Given: f(x, y) = x²y + 3xy² - 5
Solution:
∂f/∂x = 2xy + 3y²
∂f/∂y = x² + 6xy

6. Gradient

⚡ CORE OF MACHINE LEARNING

The gradient is a vector containing all partial derivatives. It points in the direction of steepest ascent and is used in gradient descent optimization.

Definition

∇f = [∂f/∂x₁, ∂f/∂x₂, ..., ∂f/∂xₙ]

Example

Given: f(x, y) = x² + y²
Gradient: ∇f = [2x, 2y]
← Points in direction of steepest ascent

Gradient Descent (How ML Models Learn)

θ_new = θ_old - α·∇L(θ)

where α = learning rate, L = loss function

7. Common Derivatives for ML/DL

Activation Functions

FunctionDerivative
Sigmoid: σ(x) = 1/(1+e^-x)σ(x)·(1-σ(x))
Tanh: tanh(x)1 - tanh²(x)
ReLU: max(0, x)0 if x<0, 1 if x>0
Leaky ReLUα if x<0, 1 if x>0

Loss Functions

LossDerivative
MSE: (ŷ-y)²2(ŷ-y)
Cross-Entropy: -y·log(ŷ)-y/ŷ

8. Taylor Series

Taylor series approximates any smooth function as an infinite sum of polynomials. Used in numerical methods and approximations.

f(x) = f(a) + f'(a)(x-a) + f''(a)(x-a)²/2! + f'''(a)(x-a)³/3! + ...

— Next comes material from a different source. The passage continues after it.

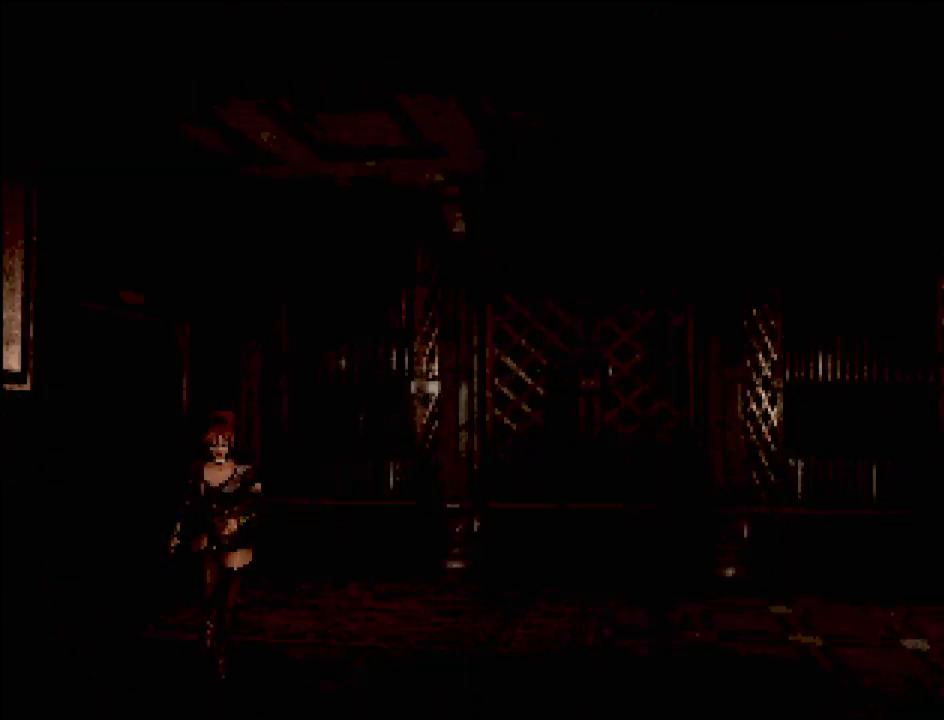
{"buttons": [], "events": []}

Common Series (around x=0)

e^x = 1 + x + x²/2! + x³/3! + x⁴/4! + ...
sin(x) = x - x³/3! + x⁵/5! - x⁷/7! + ...
cos(x) = 1 - x²/2! + x⁴/4! - x⁶/6! + ...
ln(1+x) = x - x²/2 + x³/3 - x⁴/4 + ... (for |x| < 1)

9. Integration Tricks

U-Substitution

Problem: ∫ 2x·cos(x²) dx
Let u = x², du = 2x dx
= ∫ cos(u) du
= sin(u) + C
= sin(x²) + C

Integration by Parts (ILATE)

Order: Inverse, Log, Algebraic, Trig, Exponential

Problem: ∫ x·ln(x) dx
u = ln(x), dv = x dx
du = 1/x dx, v = x²/2
= (x²/2)·ln(x) - ∫ x²/2·1/x dx
= (x²/2)·ln(x) - x²/4 + C

10. Definite Integrals

Fundamental Theorem of Calculus

∫ₐᵇ f(x) dx = F(b) - F(a) where F'(x) = f(x)

Properties

∫ₐᵇ f(x) dx = -∫ᵇₐ f(x) dx
∫ₐᵇ [f(x) + g(x)] dx = ∫ₐᵇ f(x) dx + ∫ₐᵇ g(x) dx
∫ₐᵇ c·f(x) dx = c·∫ₐᵇ f(x) dx

11. Multivariable Calculus

Gradient

∇f = [∂f/∂x, ∂f/∂y, ∂f/∂z]

Direction of steepest ascent

Directional Derivative

D_u f = ∇f · u

Rate of change in direction u

Hessian Matrix

H = [∂²f/∂x² ∂²f/∂x∂y]
[∂²f/∂y∂x ∂²f/∂y²]

Second derivatives

12. Quick Reference for Neural Networks

Backpropagation Chain Rule

∂L/∂w = ∂L/∂ŷ · ∂ŷ/∂z · ∂z/∂w

Gradient of Common Operations

Matrix Multiplication: y = Wx

∂y/∂W = x^T
∂y/∂x = W^T

Element-wise: y = x ⊙ w

∂y/∂x = w
∂y/∂w = x

Quick Tips for Exams

✓ Always check for 0/0, ∞/∞ → Use L'Hôpital's Rule
✓ Integration: Try u-substitution first
✓ Product of functions: Use Product Rule or Integration by Parts
✓ Chain functions: Always use Chain Rule
✓ Don't forget +C in indefinite integrals
✓ Check your limits in definite integrals

Practice Problems

1. d/dx[x³·e^(2x)] = ?
2. ∫ x·cos(x) dx = ?
3. lim(x→0) (e^x - 1)/x = ?
4. ∇(x²y + y²z) = ?
Show Answers
1. 3x²·e^(2x) + x³·2e^(2x) = e^(2x)(3x² + 2x³)
2. x·sin(x) + cos(x) + C
3. 1 [Use L'Hôpital's Rule]
4. [2xy, x² + 2yz, y²]

Pro Tips

For ML/DL

Focus on Chain Rule, Partial Derivatives, and Gradient - they're the foundation of backpropagation.

For Exams

Memorize basic derivatives and integrals tables. Practice identifying which rule to use.

Practice

Do problems daily - calculus needs muscle memory. Start simple, then increase complexity.